Moorcock's The Coming of the Terraphiles -- a full-scale hardback novel visibly marketed with the view that the words "Michael Moorcock" on a book are just as much of a draw as the words "Doctor Who" -- is fast, bold and colourful. Indeed, it reads quite breathlessly at times, as if it were written in a tearing hurry in one draft, but by a genius. Which is quite likely to be true.

Moorcock's career has effortlessly embraced high and low art, and The Coming of the Terraphiles links his Doctor Who source material with all kinds of other British popular culture, from Robin Hood to P.G. Wodehouse, from sea-tale and space-opera to public-school cricketing story.

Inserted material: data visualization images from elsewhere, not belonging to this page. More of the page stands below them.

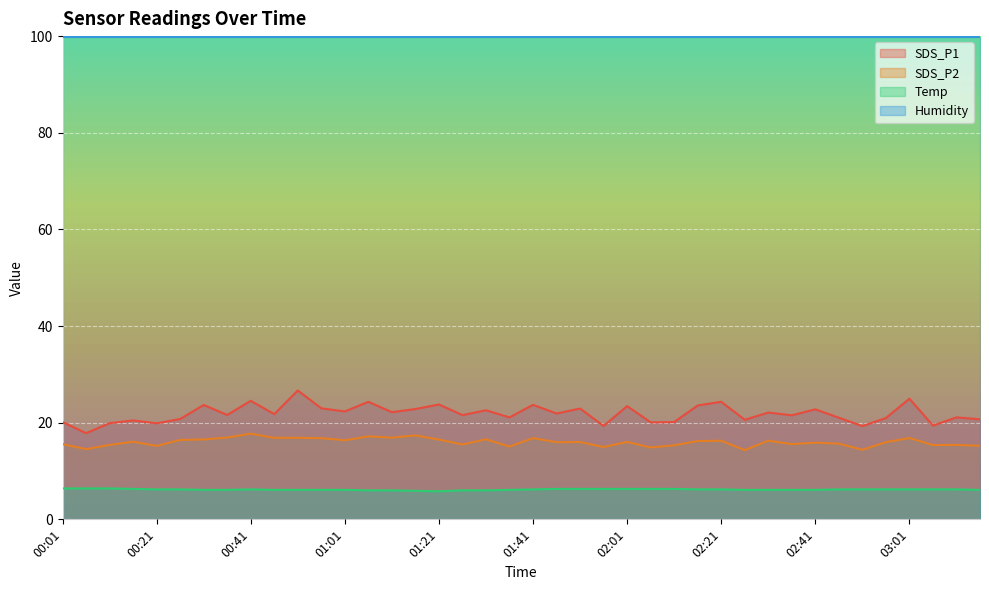

At which label is SDS_P1 closest to 22?

01:46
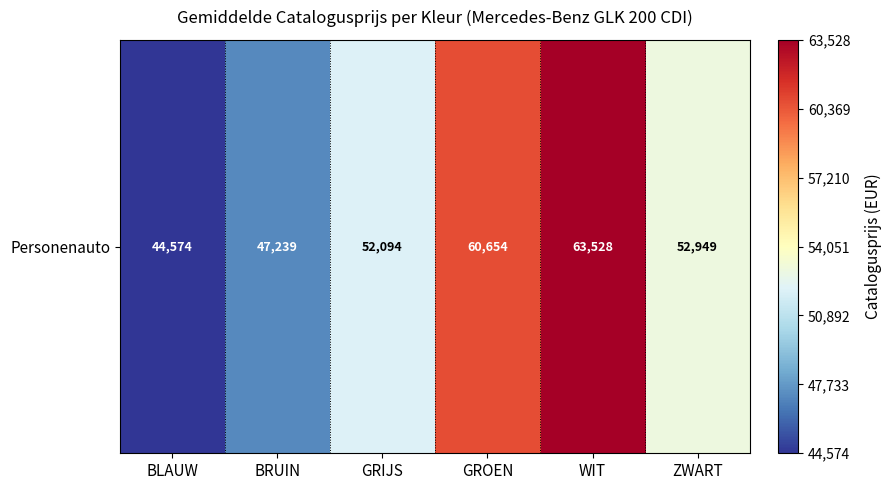

Count the values in the range 47239 to 60654.

4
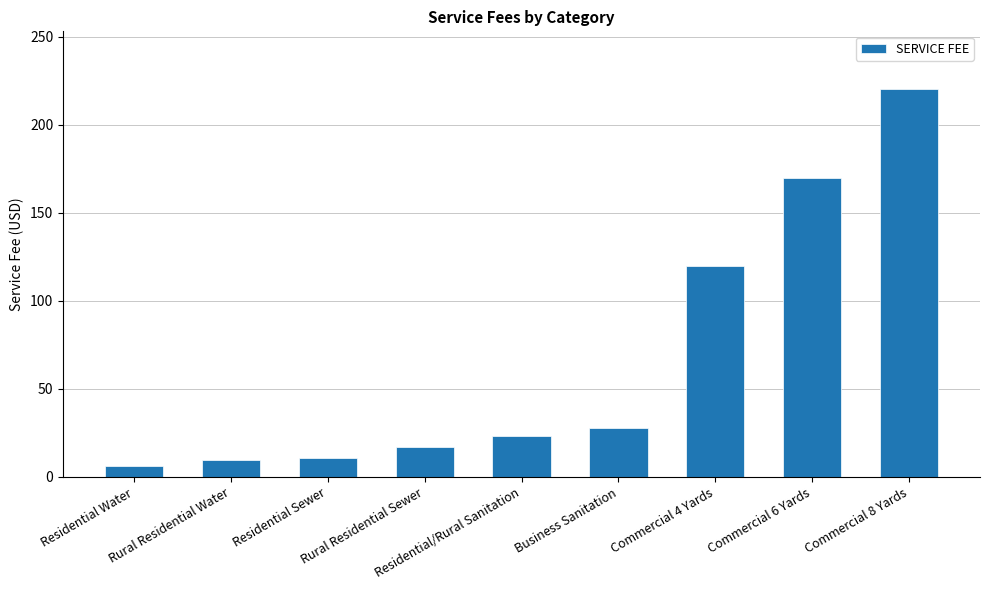

What is the change in value from Rural Residential Water to Commercial 8 Yards?

+210.6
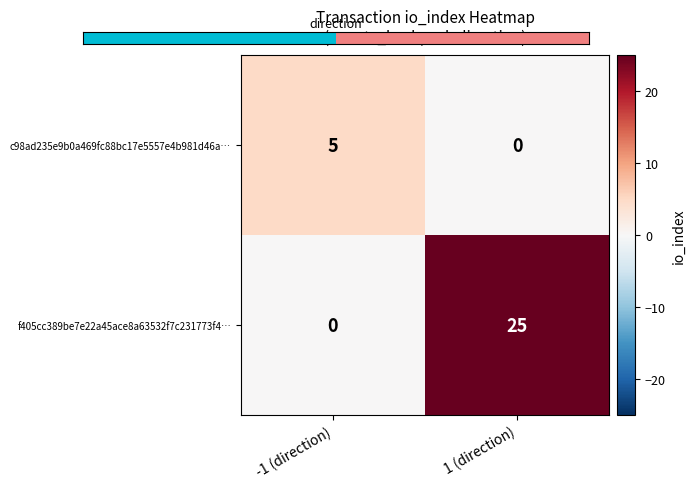

What is the sum of all c98ad235e9b0a469fc88bc17e5557e4b981d46a… values?

5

Indeed, the mishmash is part of the point, the "Terraphiles" of the title being sincere but hilariously confused Ancient Earth reconstructionists of the distant future, whose hybrid of cricket, archery and tourneys has become the galaxy's most popular sport.

The novel is unapologetic about its series affiliations, foregrounding the Doctor and Amy Pond throughout, and making conspicuous use of the rhinocerid alien Judoon, with whom Moorcock's obviously rather taken. (There are also some nicely quirky references to the Daleks and the Time Lords.) Equally though, it's a Moorcock book through and through, part of his massive, multi-million-word Multiverse / Eternal Champion saga. (In particular, there's a character called Captain Cornelius, a space-pirate who wears iron commedia dell'arte masks, whose original conception suggests some interesting connections between the vaguely messianic characters in Moorcock's and the Doctor's universes.)

Admittedly everything Moorcock's written has been tied to this gigantic metaseries one way or another, but the connections here are explicit and inextricable, to the extent that Moorcock has actually recommended The Coming of the Terraphiles to a reader as a source for some of the background informing his series work. From the point of view of Doctor Who continuity, this is a sabretooth amongst the pigeons, upsetting huge swathes of the established history, physics and metaphysics of the Doctor's universe, but from the point of view of even a casual Moorcock fan it's a thing of glory, beauty and wonder.

In plot terms, the novel is pretty much bonkers, with entirely new elements, characters and ideas cropping up nearly every chapter, apparently at random. The ideas are huge, intricate and very silly, and their wild profligacy would keep most writers of the standard post-2005 Doctor Who tie-in range in book proposals for a decade. While the plot manages to be recognisably pulpish (which is also to say, given Moorcock's habitual concerns, archetypally mythic) it also mostly eschews Doctor Who cliche in various refreshing ways.

If I had to choose one aspect of this book to improve, it would be allowing Moorcock to work with a Doctor he was already familiar with, rather than having to learn the character of Matt Smith's eleventh Doctor. I love Smith's mercurial portrayal, and Moorcock writes him well, but I can imagine that a version of this book with William Hartnell's Doctor in central position could be utterly majestic.